It’s a great meal when using my Positive Nutrition Pyramid as it helps to tick of many of the essential food groups that we need to consume every day for optimal health. I invite you to play with the ingredients that are around and in season. Here is my winter favourite.
per bowl
INGREDIENTS
100g cooked beluga lentils
2 medium carrots, cut into bite size chunk
2 medium parsnips, cut into bite sized chunk
6 cherry tomato
one large handful of chopped kale (I like to blanch mine in boiling water for a minute or bake it in the oven with olive oil, salt & pepper if I have time)

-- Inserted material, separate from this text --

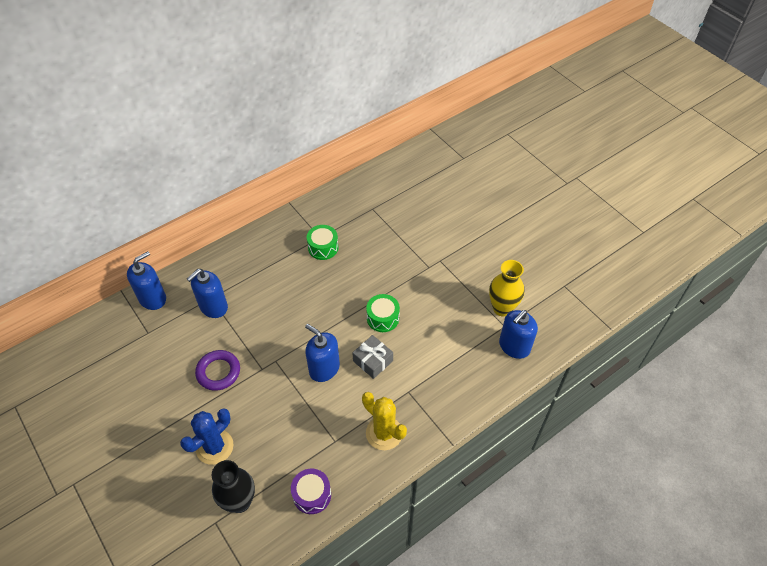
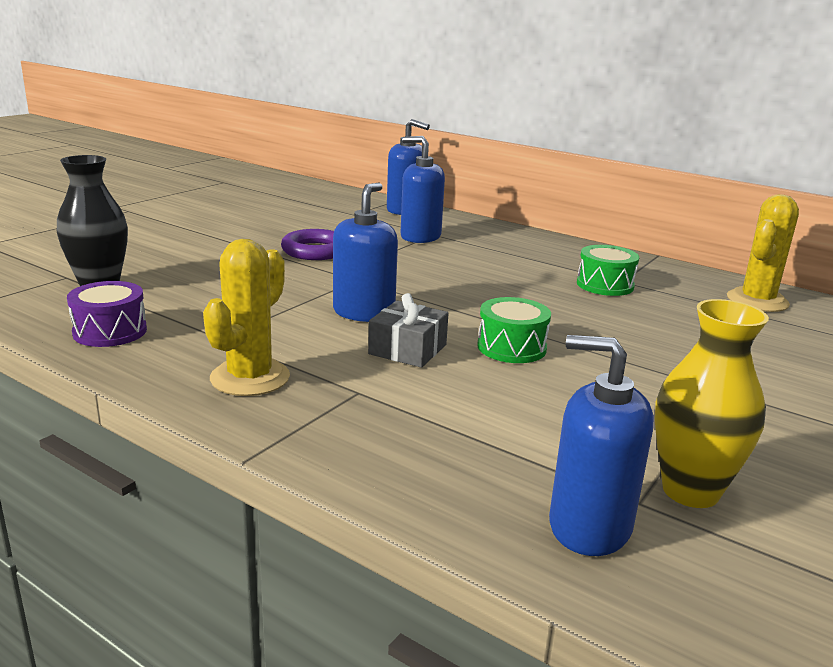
camera: 70 degrees right, 30 degrees down
blue cactus [180,408,233,465] -> none
none -> yellow cactus [727,194,799,312]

¼ small red cabbage, thinly sliced
¼ avocado, sliced
½ and orange
1 tbsp toasted sesame seeds
I also used beetroot hummus from my book, Nourish & Glow: The 10 day plan
or a good store bought regular hummus
STEP-BY-STEP
Heat the oven to 220/200fan/gas 7 and line a baking tray with baking paper. Toss the carrot and parsnip in a little olive oil and roast for 20 minutes, add the tomatoes to the tray and roast for another 5 or 6 minutes. Steam your kale or other green for 5-10 minutes until cooked.
If you need to cook your beluga lentils, follow the packet instructions, usually bring the water to boil in a medium saucepan add the lentils and cook uncovered for 20 minutes, or until “al dente” but cooked through. Place in a colander, rinse thoroughly and drain well.
Now you can assemble your bowl – place all the ingredients in and top with few dollops of hummus in the middle, sprinkle with the sesame seeds and enjoy.